When I find myself confronted with this stifled feeling-my mind goes into a frenzy and frantic state. I find it very hard to focus--hence, my inability to write this blog last night. But I suppose that God had big plans for my uncomfortableness. So, frantic means: emotionally out of control with anger and frustration. Marked by fast and nervous, disordered, or anxiety-driven activity. As I wrote down the definition I recognized some feeling words I had journaled: anxious, nervous and restless and irritable. And frenzy means a temporary madness. Emotional agitation.
One thing I recognize is the people who make discouraging comments about my way of thinking are probably reacting from a cloudy, distorted view themselves. I try very, very hard to follow God's view of things from His Word and so I feel that my way of thinking is close to His. I realize that I am not perfect and am wrong occasionally but at the beginning of this blog I stated that the comment made to me did not change my point of view--so, in that, I feel confident.
You can see how Satan uses discouragement, stifling, frustration, franticness, and frenziness against God's work. Can you see how those feelings are the opposite of love, joy, peace, patience, kindness, goodness, faith, gentleness and self-control? I was none of those things while suffering from Satan's attacks.

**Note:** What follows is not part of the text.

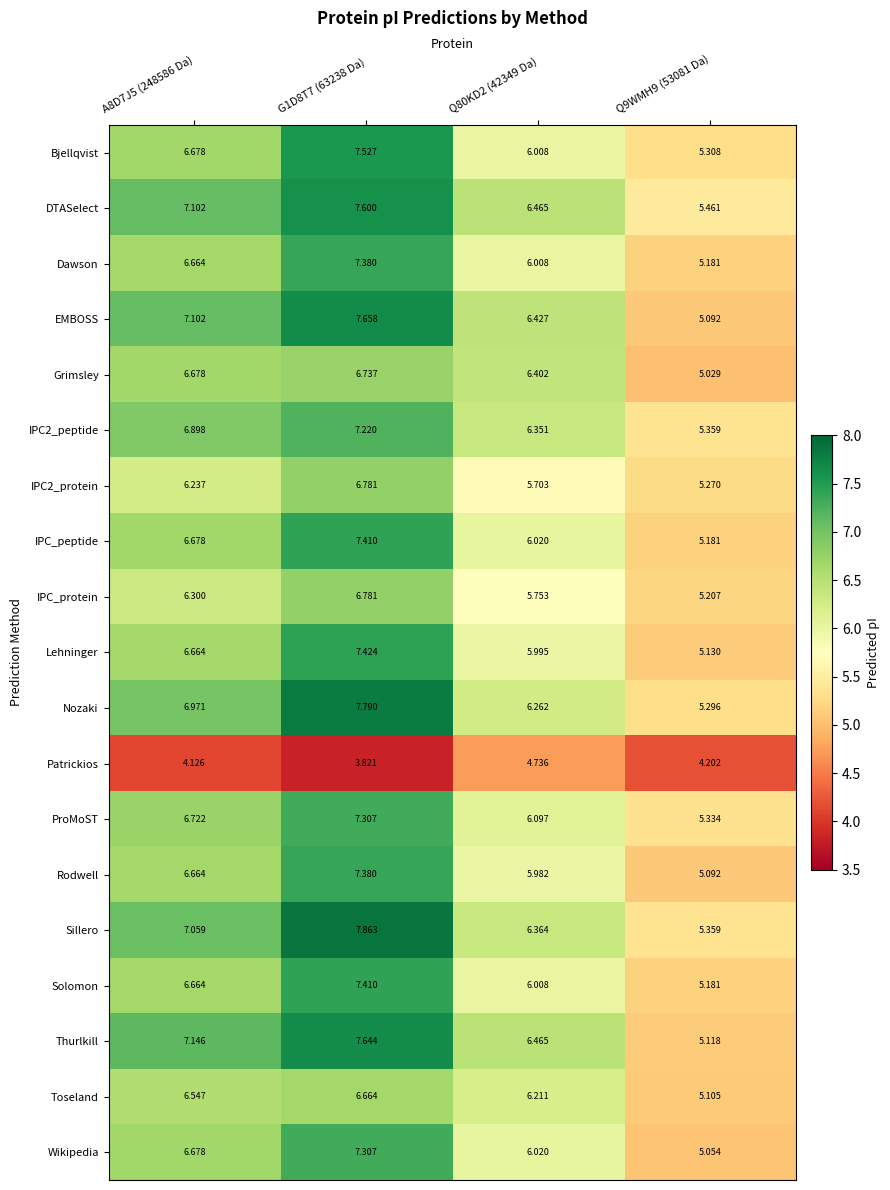

Between G1D8T7 (63238 Da) and Q9WMH9 (53081 Da), which series saw the biggest shift?

EMBOSS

So, how do I undo what Satan has done? I rewire my thinking, again, but this time with the faith of Jesus Christ given to me by the Holy Spirit. Here's my 21 day journal note:
Yes Lord, I heard that comment of discouragement and I felt the effects of it, too. I know that Satan is the one who wants me to feel stifled, anxious, nervous and frantic. Satan wants me to stop and fall flat on my face but Lord, I am your slave. I work for You and You only. Satan, leave me alone! Jesus Christ is my Lord!! Galatians 1:10 (NCV) asks: "Do you think I am trying to make people accept me? No, God is the One I am trying to please. Am I trying to please people? If I still wanted to please people, I would not be a servant of Christ." and Colossians 3:21 (The Message) urges: "Parents, don't come down too hard on your children or you'll crush their spirits." Holy Father, I refuse to listen to Satan through people's comments. I will not be crushed by their words. Instead, I keep working on because of Your courage and hope and strength. Thank You for Your many wonderful gifts to me.
End of journal note.
A couple years ago I was struggling to pinpoint my identity. I had asked God that morning to "father" me. As I was chasing down some definitions in the dictionary for a Bible study that I was writing I stumbled across this word: wynd. I recognized it as my name--in the dictionary. WOW!! And the definition is dramatic as well, at least for me. It means: to wind, proceed, go. to twist, a very narrow street.
God was telling me that I am to keep moving, going forward with whatever plans He has for me and not be afraid of the narrow parts and the twisting roads as they lead to an interesting path with a beautiful view. Matthew 7:13-14 (NCV) says: "Enter through the narrow gate. The gate is wide and the road is wide that leads to hell, and many people enter through that gate. But the gate is small and the road is narrow that leads to true life. Only a few people find that road." Ture Life. That's what I want to experience and I can say that God has helped me through some hurdles and bumps in the road to live a better, truer life than what I had a couple years ago. Thank You Sweet, Amazing Lord!!
Friend, find your true life--God will show you if you ask Him. Ask Him!!!